• _EXERCISE_
Copy out every line below without alteration.

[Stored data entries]
········

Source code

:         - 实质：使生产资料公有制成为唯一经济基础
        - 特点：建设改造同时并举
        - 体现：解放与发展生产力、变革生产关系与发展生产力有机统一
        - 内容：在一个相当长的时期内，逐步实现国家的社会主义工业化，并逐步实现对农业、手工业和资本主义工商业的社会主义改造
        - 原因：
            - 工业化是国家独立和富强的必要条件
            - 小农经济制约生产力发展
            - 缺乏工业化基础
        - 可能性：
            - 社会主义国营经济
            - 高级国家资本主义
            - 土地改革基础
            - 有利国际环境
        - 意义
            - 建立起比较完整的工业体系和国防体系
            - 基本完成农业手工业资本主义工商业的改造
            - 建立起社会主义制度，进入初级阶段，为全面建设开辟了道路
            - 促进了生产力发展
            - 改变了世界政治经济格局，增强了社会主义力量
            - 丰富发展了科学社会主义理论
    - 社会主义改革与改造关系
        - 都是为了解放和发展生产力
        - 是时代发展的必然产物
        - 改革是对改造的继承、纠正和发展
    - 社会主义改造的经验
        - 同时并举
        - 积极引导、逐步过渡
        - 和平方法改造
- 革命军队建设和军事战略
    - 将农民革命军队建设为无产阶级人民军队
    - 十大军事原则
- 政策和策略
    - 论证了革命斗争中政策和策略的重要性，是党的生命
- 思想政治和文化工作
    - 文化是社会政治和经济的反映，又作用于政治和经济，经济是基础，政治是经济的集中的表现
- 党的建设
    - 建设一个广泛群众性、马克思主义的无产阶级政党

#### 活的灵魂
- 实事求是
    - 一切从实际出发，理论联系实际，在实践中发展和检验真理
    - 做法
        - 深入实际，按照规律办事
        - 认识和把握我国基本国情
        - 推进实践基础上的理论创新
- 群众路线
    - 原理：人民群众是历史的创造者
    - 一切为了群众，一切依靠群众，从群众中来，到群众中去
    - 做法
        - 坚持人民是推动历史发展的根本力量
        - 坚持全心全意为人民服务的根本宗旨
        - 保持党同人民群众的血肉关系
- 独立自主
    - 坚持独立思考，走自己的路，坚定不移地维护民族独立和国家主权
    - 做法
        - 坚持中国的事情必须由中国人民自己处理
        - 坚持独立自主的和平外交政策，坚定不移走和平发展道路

········

• _RESULT OF THE TASK_
Source code

:         - 实质：使生产资料公有制成为唯一经济基础
        - 特点：建设改造同时并举
        - 体现：解放与发展生产力、变革生产关系与发展生产力有机统一
        - 内容：在一个相当长的时期内，逐步实现国家的社会主义工业化，并逐步实现对农业、手工业和资本主义工商业的社会主义改造
        - 原因：
            - 工业化是国家独立和富强的必要条件
            - 小农经济制约生产力发展
            - 缺乏工业化基础
        - 可能性：
            - 社会主义国营经济
            - 高级国家资本主义
            - 土地改革基础
            - 有利国际环境
        - 意义
            - 建立起比较完整的工业体系和国防体系
            - 基本完成农业手工业资本主义工商业的改造
            - 建立起社会主义制度，进入初级阶段，为全面建设开辟了道路
            - 促进了生产力发展
            - 改变了世界政治经济格局，增强了社会主义力量
            - 丰富发展了科学社会主义理论
    - 社会主义改革与改造关系
        - 都是为了解放和发展生产力
        - 是时代发展的必然产物
        - 改革是对改造的继承、纠正和发展
    - 社会主义改造的经验
        - 同时并举
        - 积极引导、逐步过渡
        - 和平方法改造
- 革命军队建设和军事战略
    - 将农民革命军队建设为无产阶级人民军队
    - 十大军事原则
- 政策和策略
    - 论证了革命斗争中政策和策略的重要性，是党的生命
- 思想政治和文化工作
    - 文化是社会政治和经济的反映，又作用于政治和经济，经济是基础，政治是经济的集中的表现
- 党的建设
    - 建设一个广泛群众性、马克思主义的无产阶级政党

#### 活的灵魂
- 实事求是
    - 一切从实际出发，理论联系实际，在实践中发展和检验真理
    - 做法
        - 深入实际，按照规律办事
        - 认识和把握我国基本国情
        - 推进实践基础上的理论创新
- 群众路线
    - 原理：人民群众是历史的创造者
    - 一切为了群众，一切依靠群众，从群众中来，到群众中去
    - 做法
        - 坚持人民是推动历史发展的根本力量
        - 坚持全心全意为人民服务的根本宗旨
        - 保持党同人民群众的血肉关系
- 独立自主
    - 坚持独立思考，走自己的路，坚定不移地维护民族独立和国家主权
    - 做法
        - 坚持中国的事情必须由中国人民自己处理
        - 坚持独立自主的和平外交政策，坚定不移走和平发展道路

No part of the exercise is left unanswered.